Problem description -
Please report how many lines of the records contain the string "snížit", treating uppercase and lowercase as different, and give only the number.

Collected data -
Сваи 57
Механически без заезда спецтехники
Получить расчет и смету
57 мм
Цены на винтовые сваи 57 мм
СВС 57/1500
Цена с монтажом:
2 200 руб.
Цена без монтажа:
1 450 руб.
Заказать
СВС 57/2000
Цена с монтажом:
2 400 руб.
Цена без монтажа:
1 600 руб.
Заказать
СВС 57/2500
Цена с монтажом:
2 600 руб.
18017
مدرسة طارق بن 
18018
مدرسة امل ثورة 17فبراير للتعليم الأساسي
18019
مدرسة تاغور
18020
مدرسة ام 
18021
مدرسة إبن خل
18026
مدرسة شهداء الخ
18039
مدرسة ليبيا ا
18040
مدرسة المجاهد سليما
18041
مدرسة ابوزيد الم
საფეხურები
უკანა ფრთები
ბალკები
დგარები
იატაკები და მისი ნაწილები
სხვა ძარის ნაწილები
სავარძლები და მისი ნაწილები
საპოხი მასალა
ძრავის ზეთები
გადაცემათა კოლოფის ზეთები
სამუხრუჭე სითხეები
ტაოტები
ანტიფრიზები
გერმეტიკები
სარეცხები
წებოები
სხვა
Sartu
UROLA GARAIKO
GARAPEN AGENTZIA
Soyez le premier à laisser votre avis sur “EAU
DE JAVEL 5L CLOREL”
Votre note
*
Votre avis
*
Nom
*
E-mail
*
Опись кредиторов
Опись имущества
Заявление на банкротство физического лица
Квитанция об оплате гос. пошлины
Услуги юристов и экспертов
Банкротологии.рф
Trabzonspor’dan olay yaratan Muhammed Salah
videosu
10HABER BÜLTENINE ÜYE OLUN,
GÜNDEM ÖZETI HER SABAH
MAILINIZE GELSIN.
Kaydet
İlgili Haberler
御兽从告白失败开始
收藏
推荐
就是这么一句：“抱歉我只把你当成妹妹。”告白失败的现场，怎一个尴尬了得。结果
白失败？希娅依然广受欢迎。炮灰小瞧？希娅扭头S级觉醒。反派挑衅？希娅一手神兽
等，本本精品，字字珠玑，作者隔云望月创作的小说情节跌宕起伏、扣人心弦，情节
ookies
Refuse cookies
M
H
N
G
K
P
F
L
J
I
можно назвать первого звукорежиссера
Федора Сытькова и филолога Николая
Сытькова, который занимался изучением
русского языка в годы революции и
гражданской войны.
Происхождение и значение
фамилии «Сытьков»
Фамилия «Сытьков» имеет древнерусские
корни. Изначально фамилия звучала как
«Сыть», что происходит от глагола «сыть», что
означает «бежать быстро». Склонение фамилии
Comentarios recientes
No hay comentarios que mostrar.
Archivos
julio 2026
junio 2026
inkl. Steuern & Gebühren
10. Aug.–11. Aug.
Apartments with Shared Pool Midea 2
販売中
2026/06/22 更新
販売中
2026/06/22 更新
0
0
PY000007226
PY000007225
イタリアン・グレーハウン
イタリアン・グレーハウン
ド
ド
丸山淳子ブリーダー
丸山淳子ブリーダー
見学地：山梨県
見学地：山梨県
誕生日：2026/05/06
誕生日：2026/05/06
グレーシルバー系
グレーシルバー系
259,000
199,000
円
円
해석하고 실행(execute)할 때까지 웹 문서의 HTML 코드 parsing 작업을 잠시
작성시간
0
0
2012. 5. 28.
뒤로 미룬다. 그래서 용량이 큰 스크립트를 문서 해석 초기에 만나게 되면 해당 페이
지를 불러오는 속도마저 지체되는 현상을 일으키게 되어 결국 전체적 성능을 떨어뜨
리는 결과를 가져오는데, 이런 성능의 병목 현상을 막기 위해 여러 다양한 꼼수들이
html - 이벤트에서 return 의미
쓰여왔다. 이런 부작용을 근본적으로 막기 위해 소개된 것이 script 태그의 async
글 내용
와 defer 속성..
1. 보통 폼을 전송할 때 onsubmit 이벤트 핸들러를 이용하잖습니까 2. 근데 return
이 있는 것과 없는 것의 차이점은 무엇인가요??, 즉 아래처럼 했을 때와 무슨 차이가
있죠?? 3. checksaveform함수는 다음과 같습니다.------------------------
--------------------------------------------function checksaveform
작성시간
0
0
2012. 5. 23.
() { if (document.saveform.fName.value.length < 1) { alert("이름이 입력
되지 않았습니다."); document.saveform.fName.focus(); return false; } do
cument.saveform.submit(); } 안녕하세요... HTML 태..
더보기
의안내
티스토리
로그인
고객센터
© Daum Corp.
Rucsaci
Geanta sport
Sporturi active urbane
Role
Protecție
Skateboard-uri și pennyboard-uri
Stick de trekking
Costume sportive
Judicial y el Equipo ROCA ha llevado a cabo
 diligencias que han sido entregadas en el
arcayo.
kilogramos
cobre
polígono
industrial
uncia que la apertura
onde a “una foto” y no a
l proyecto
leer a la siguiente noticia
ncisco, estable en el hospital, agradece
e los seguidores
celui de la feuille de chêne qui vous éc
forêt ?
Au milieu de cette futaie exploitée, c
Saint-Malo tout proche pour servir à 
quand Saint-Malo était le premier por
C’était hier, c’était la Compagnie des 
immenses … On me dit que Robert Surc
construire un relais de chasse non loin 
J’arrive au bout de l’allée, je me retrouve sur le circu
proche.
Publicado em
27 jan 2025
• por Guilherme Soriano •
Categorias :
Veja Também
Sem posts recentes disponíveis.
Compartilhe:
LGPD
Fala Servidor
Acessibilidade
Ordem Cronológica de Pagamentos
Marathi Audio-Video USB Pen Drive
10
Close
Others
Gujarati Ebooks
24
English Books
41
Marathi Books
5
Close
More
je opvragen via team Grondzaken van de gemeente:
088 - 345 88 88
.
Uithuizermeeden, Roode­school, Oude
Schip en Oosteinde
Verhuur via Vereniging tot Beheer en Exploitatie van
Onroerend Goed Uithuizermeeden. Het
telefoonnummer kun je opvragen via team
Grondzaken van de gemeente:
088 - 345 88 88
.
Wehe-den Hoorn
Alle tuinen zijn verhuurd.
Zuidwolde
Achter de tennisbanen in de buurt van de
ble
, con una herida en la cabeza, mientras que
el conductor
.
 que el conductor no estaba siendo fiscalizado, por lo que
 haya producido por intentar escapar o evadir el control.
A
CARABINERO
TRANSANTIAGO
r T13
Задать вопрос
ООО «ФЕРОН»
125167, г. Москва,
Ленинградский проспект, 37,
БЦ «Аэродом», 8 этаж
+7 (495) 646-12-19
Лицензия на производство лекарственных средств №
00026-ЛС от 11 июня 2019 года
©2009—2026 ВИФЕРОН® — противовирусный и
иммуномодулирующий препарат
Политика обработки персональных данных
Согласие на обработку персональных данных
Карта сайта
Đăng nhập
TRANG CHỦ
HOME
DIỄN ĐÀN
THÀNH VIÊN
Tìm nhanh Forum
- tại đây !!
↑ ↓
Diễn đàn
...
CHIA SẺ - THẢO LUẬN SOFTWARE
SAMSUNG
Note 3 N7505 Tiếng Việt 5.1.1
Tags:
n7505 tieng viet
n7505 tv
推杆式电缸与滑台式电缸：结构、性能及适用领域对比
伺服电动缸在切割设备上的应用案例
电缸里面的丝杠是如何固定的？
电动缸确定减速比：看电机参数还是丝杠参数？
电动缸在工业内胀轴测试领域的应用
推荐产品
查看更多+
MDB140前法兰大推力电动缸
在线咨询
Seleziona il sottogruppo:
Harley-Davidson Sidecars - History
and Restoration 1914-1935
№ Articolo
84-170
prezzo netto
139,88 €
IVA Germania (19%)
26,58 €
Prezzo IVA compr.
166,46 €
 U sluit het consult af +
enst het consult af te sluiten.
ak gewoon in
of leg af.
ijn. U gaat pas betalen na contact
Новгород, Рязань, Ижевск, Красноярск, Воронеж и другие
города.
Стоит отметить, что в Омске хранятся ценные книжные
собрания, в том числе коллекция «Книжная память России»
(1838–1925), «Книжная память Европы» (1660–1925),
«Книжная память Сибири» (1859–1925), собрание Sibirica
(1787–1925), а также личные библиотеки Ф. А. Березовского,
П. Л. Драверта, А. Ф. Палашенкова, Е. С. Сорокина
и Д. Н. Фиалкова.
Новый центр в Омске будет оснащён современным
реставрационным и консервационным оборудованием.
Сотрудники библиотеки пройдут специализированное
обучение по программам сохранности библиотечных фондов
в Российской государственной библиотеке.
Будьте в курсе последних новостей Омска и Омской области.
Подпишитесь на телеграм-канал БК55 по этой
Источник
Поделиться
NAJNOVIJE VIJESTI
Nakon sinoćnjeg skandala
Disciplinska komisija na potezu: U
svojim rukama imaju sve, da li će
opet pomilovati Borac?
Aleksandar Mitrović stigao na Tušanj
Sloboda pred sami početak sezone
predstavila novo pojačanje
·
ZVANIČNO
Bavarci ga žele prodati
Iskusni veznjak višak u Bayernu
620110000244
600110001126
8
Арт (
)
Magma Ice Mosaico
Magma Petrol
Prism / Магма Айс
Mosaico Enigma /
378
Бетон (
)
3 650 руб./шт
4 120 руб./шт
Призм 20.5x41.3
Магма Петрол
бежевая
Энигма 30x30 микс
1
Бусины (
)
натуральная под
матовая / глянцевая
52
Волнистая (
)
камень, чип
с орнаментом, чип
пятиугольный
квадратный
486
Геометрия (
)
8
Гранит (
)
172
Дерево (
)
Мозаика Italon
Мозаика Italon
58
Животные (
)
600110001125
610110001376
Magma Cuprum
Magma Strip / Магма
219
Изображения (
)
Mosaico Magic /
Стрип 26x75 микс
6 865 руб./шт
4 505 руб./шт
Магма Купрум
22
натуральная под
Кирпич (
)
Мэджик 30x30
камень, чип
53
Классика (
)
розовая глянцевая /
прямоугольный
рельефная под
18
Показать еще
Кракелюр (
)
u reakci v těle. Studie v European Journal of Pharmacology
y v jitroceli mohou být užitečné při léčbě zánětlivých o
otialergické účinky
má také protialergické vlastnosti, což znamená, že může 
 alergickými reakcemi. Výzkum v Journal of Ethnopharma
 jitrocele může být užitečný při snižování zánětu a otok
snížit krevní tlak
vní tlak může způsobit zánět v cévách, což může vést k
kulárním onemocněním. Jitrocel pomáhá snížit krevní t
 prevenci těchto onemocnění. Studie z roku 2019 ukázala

Result for this exercise -
2